In the General Prologue, Chaucer describes the Wife's "kerchiefs...of finely woven ground" and her "hose...of the finest scarlet red." The "gartered tight" hose and "soft and new" shoes revealing ankles combine to create an image of wealth and attractiveness. Clearly the Wife knows how to transform her aging figure into something to be desired. While Chaucer depicts the Wife only in her costumed state, the fact that she has had five husbands reveals that this is not a young woman. However, what nature takes in time the Wife compensates for with flamboyant clothing tactically placed on her body. This woman, with her red hue and massive, bulgingly costumed figure, connotes the tempting apple of Eden, luring in wealthy, nave men. She has reversed the curse of the Original Sin. It is men who fall victim to temptation. The Wife of Bath has the experience of the past "from" company in youth', the solution for the consequences in the future with "the remedies for love's mischances," and therefore her present is occupied with obtaining a sixth husband. What a powerful faade she finds in wealth, and the clothing and accessories it brings her. Like her own tale's fictitious heroine, the Wife of Bath is her own creator.
Similarly, the old woman in the Wife of Bath's tale is cognizant of the power of deception. While "a fouler-looking creature...could scarcely be imagined," when readers are introduced to the woman along with the tale's protagonist, the creature transforms herself into a beautiful woman after she has obtained dominancy over her husband. Interestingly, the woman chooses not to assume a state of youth and beauty from the start. While the capability for eternal exquisiteness is within the power of this creature, she reserves assuming this desirable state until after she was won the "sovereignty" which she seeks. Should the woman have introduced herself to the knight as a young, fair woman, her fate might have resembled that of the raped maiden. Instead, the creature manipulates the knight into a position of submission. Only then, after she has "won the mastery," can the couple "live ever after to the end / In perfect bliss." Both this character and the Wife possess a wit and ingenuity that allow them to manipulate and dominate, supporting the Wife's previous assertion that "lies, tears and spinning are the things God gives / By nature to a woman, while she lives." Because the enchantress possesses the ideal powers that coincide with the Wife's life philosophy, the tale is appropriately paired with this particular pilgrim.
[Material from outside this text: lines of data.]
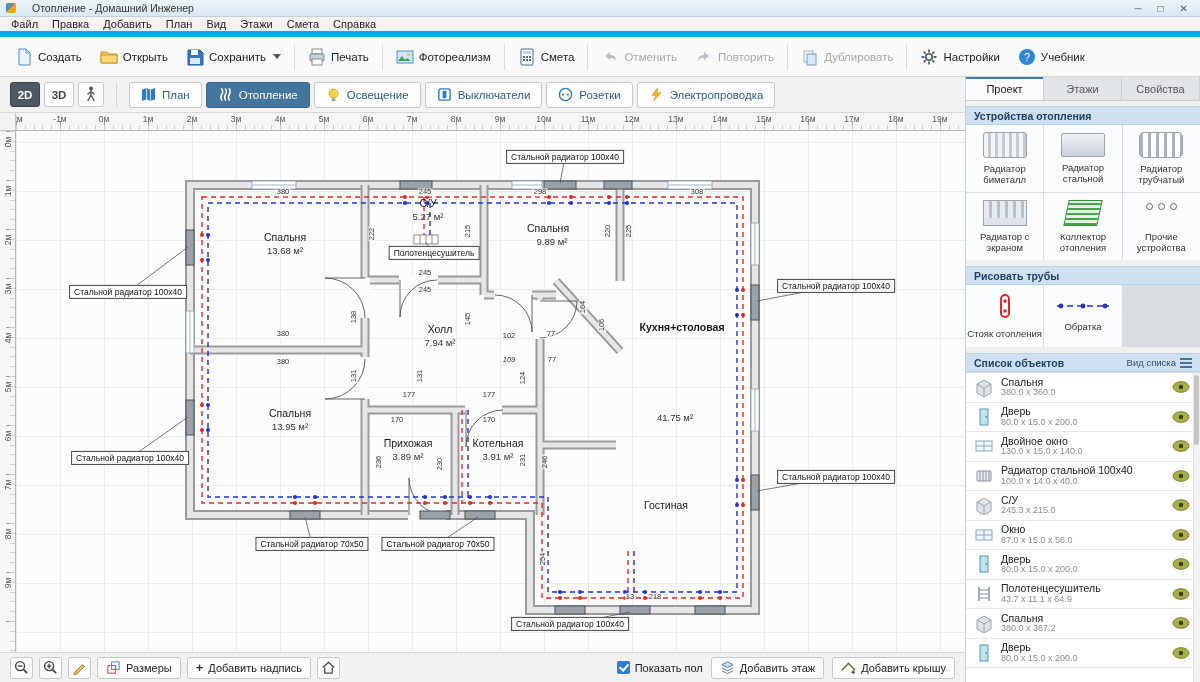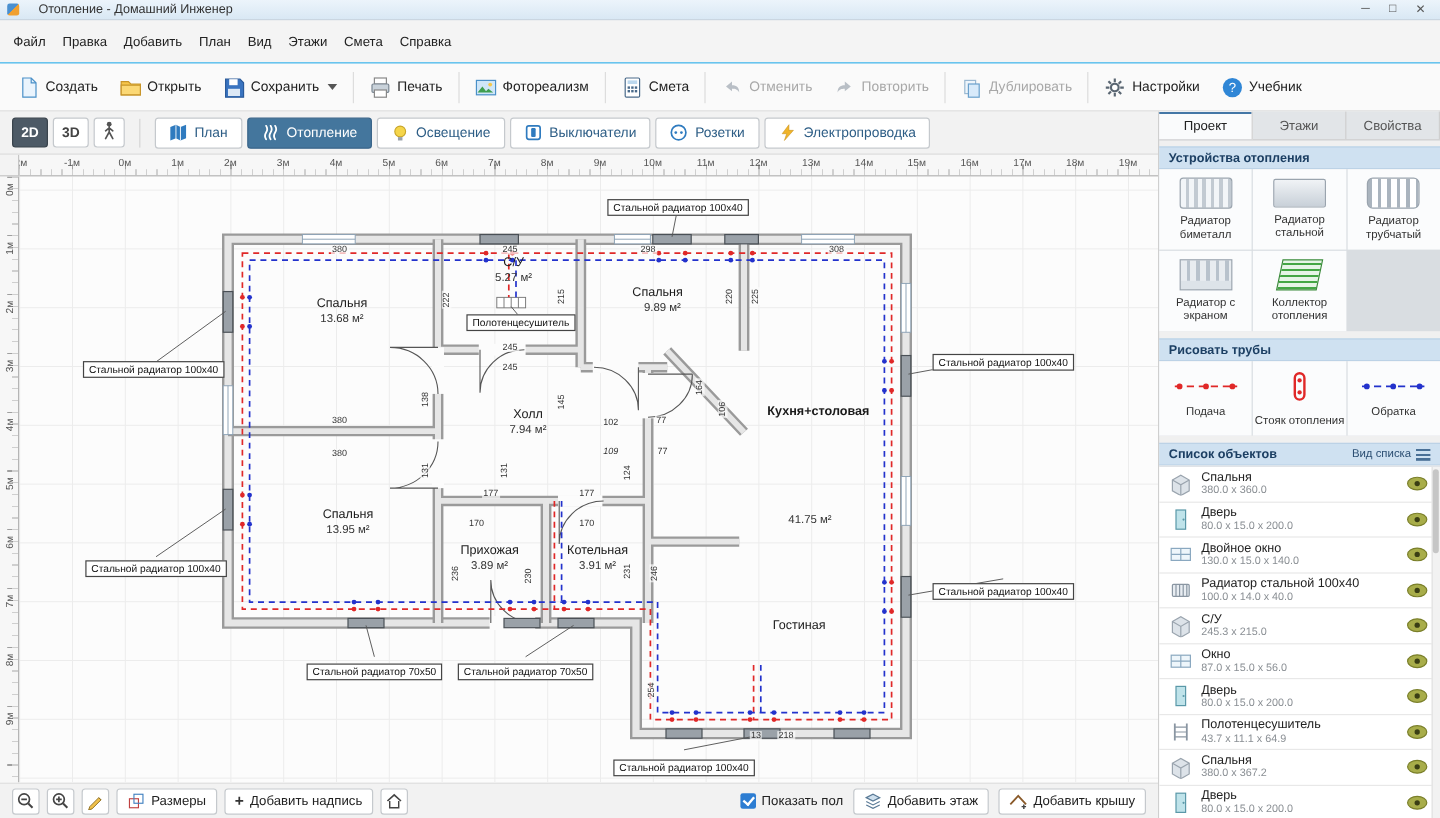--- a/index.html
+++ b/index.html
@@ -5,21 +5,21 @@
   *{box-sizing:border-box;margin:0;padding:0}
   html,body{width:1200px;height:682px;overflow:hidden;font-family:"Liberation Sans",sans-serif;font-size:11px;color:#222;background:#f0f0f0}
   .app{width:1200px;height:682px;display:flex;flex-direction:column}
   
   .titlebar{height:17px;background:linear-gradient(#ecf4fb,#d9e8f4);border-bottom:1px solid #c3d0dc;display:flex;align-items:center;gap:16px;padding:0 6px;flex:none}
   .app-icon{width:10px;height:10px;background:linear-gradient(135deg,#4a90d0 50%,#f0a030 50%);border-radius:2px;flex:none}
   .title-text{font-size:10.5px;color:#333}
   .win-controls{margin-left:auto;display:flex;gap:16px;color:#555;font-size:10px;padding-right:6px}
   .win-controls span{cursor:default}
   
-  .menubar{height:36px;background:#f4f4f4;border-bottom:1px solid #0ea5e9;display:flex;align-items:center;padding:0 4px;flex:none}
+  .menubar{height:20px;background:#f4f4f4;border-bottom:6px solid #0ea5e9;display:flex;align-items:center;padding:0 4px;flex:none}
   .menu-item{padding:2px 7px}
   
   .toolbar{height:40px;background:#fafafa;border-bottom:1px solid #d8d8d8;display:flex;align-items:center;padding:0 6px;flex:none}
   .tb-btn{display:flex;align-items:center;gap:5px;padding:5px 9px;border-radius:3px;font-size:11.5px;white-space:nowrap}
   .tb-btn .ic{width:18px;height:18px;flex:none;display:inline-block}
   .tb-btn .ic svg{width:100%;height:100%;display:block}
   .tb-btn.disabled{color:#a8a8a8}
   .tb-sep{width:1px;height:26px;background:#ddd;margin:0 4px;flex:none}
   .dd-arrow{width:0;height:0;border-left:4px solid transparent;border-right:4px solid transparent;border-top:5px solid #555;margin-left:2px}
   
@@ -652,34 +652,33 @@
             <div>Радиатор трубчатый</div>
           </div>
           <div class="dev-cell">
             <div class="d-screen"></div>
             <div>Радиатор с экраном</div>
           </div>
           <div class="dev-cell">
             <div class="d-collector"></div>
             <div>Коллектор отопления</div>
           </div>
+          <div class="dev-cell">
+            <div class="d-other">
+              <i></i>
+              <i></i>
+              <i></i>
+            </div>
+            <div>Прочие устройства</div>
+          </div>
         </div>
       <div class="p-header">
         <span>Рисовать трубы</span>
       </div>
       <div class="pipe-grid" id="pipeGrid">
-          <div class="pipe-cell">
-            <div><svg width="56" height="12" viewBox="0 0 56 12">
-                <line x1="2" y1="6" x2="54" y2="6" stroke="#e02828" stroke-width="1.6" stroke-dasharray="6,4"></line>
-                <circle cx="6" cy="6" r="2.4" fill="#e02828"></circle>
-                <circle cx="28" cy="6" r="2.4" fill="#e02828"></circle>
-                <circle cx="50" cy="6" r="2.4" fill="#e02828"></circle>
-              </svg></div>
-            <div>Подача</div>
-          </div>
           <div class="pipe-cell">
             <div><svg width="20" height="26" viewBox="0 0 20 26">
                 <rect x="6" y="2" width="8" height="22" rx="4" fill="none" stroke="#e02828" stroke-width="2"></rect>
                 <circle cx="10" cy="8" r="1.8" fill="#e02828"></circle>
                 <circle cx="10" cy="18" r="1.8" fill="#e02828"></circle>
               </svg></div>
             <div>Стояк отопления</div>
           </div>
           <div class="pipe-cell">
             <div><svg width="56" height="12" viewBox="0 0 56 12">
The "knight who was a lusty liver" is another appropriate character who peoples the Wife of Bath's tale. Here readers find a man forced to wander in search of the answer to the question, "What is the thing that women most desire" as punishment for raping a young maiden. Ironically, the end result of this punishment for forced dominance is submission to the dominance of a woman. The reversal of status parallels not only the Wife's reversal of the Original Sin curse, but also embodies the core of her feminist philosophy.
The Wife, like the knight, is on a journey with a clear purpose. The imagery utilized to depict the Wife in the second half of the passage describing her in the General Prologue is very masculine. She sits "easily on an ambling horse;" her head is covered with "a hat / As broad as is a buckler or a shield;" under large hips "her heels spurred sharply." When combined, the descriptions conjure the image of a knight ready for a battle or an important quest. While the Wife is "skilled in wandering by the way" on her own knightly quest for nave, wealthy men, the knight (whose character trait of lust ironically is also a dominant trait of the Wife) finds at the end of his wandering a woman to whom he will be forced to submit. The Wife creates a male victim who demonstrates the victorious outcome for females who insist upon superiority.
In final analysis, Chaucer pairs the vivacious Wife of Bath with a tale that perfectly suites both her character and the feminist philosophy by which she lives her life. The tale's characters of the enchantress and the knight, as well as their interaction and the concluding status of each in their marriage, embody the outcome of the Wife's philosophy when taken to the extreme. The enchantress's ability to transform herself according to necessity, and the knight's wandering that leads to a trap, would not have suited any other pilgrim's tale as well as, or better than, the animated "woman from beside Bath city."